The question of teacher-student relationships is a tough one. If they’d been banned at Cranbrook Academy of Art, would the world have missed out on one of the great creative relationships of all time, Charles and Ray Eames? Or could the two designers simply have waited the few months until the end of semester to embark on their inevitable journey together, one that lasted from May 1941 until Charles’s sudden death in 1978 and produced not only furniture but industrial design for WWII, hundreds of films, toys and graphic design.
Lately, I’ve been reading about Case Study House #9, aka the Eames House, the interior of which is a true sensory and sensuous delight. Ray (a nickname for Alexandra) was the visual artist, having begun in NYC as an abstract painter studying under Hans Hofmann, and the home–preserved just as it was when Charles died–is full of objects she collected and arranged that on their own have ‘little value’ but taken together create a rich and deep variety of colour, texture, rhythm and movement. Flowers–roses, lobelia and Santa Barbara daisies–and plants–ficuses, ferns and philodendrons–line the glass walls both inside and out, blurring the distinction between outdoors and indoors.

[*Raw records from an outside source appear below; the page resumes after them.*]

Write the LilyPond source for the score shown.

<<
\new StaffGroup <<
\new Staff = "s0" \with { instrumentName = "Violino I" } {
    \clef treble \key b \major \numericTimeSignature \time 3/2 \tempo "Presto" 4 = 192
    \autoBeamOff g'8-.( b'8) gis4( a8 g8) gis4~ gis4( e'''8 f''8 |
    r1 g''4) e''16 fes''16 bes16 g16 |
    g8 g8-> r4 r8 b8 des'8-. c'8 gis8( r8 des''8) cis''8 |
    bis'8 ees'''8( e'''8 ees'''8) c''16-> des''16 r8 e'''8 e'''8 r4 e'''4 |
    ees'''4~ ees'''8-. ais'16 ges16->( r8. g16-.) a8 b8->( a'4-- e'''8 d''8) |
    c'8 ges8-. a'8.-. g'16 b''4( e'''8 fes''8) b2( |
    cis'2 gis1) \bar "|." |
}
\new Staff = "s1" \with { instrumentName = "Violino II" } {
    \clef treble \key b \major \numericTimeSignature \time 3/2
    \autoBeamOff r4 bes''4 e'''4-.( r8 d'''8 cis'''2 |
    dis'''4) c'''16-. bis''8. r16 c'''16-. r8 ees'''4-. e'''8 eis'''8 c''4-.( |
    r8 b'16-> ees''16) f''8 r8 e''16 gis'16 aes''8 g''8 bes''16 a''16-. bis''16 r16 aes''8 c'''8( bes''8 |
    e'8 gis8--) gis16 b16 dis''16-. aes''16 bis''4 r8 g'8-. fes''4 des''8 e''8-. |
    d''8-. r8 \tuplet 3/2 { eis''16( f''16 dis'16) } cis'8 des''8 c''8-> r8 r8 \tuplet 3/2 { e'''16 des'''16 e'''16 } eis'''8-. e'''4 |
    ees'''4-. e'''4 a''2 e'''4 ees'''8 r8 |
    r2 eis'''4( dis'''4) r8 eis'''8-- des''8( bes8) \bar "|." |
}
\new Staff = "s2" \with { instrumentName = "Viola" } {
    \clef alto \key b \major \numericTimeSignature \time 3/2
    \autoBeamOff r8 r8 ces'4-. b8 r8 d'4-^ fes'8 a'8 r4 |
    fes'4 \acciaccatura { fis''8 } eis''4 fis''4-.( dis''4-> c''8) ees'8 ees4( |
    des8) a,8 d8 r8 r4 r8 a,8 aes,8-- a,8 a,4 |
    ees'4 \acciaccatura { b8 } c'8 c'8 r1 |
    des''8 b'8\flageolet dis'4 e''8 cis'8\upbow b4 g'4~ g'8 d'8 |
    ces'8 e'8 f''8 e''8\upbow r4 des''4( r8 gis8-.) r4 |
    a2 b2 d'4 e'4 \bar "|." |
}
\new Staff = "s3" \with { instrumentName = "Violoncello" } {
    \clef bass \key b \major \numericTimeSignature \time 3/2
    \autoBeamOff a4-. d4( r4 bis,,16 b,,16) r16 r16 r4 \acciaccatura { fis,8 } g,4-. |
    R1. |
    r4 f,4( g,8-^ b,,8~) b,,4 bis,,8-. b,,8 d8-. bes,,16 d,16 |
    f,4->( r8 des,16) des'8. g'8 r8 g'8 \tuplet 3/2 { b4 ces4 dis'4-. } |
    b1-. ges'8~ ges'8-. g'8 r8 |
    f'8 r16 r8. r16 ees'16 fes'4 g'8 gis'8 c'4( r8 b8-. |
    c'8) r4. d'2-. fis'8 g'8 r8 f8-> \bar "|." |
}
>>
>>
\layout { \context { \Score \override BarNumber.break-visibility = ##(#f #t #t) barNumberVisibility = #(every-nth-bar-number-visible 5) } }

Initially, the Eameses meant to build the house cantilevered out across the meadow, but the war delayed the arrival of their building materials for so long that they ended up spending time on and growing attached to the expanse of grass and thus changed their design so that the home nestled into the hillside. They must have been frustrated at first, sitting on their blueprints for months and then years, but after a while, Ray said they realized that taking down the Eucalyptus trees and covering up the meadow “seemed criminal.” The imposed waiting period, in the end, made things better.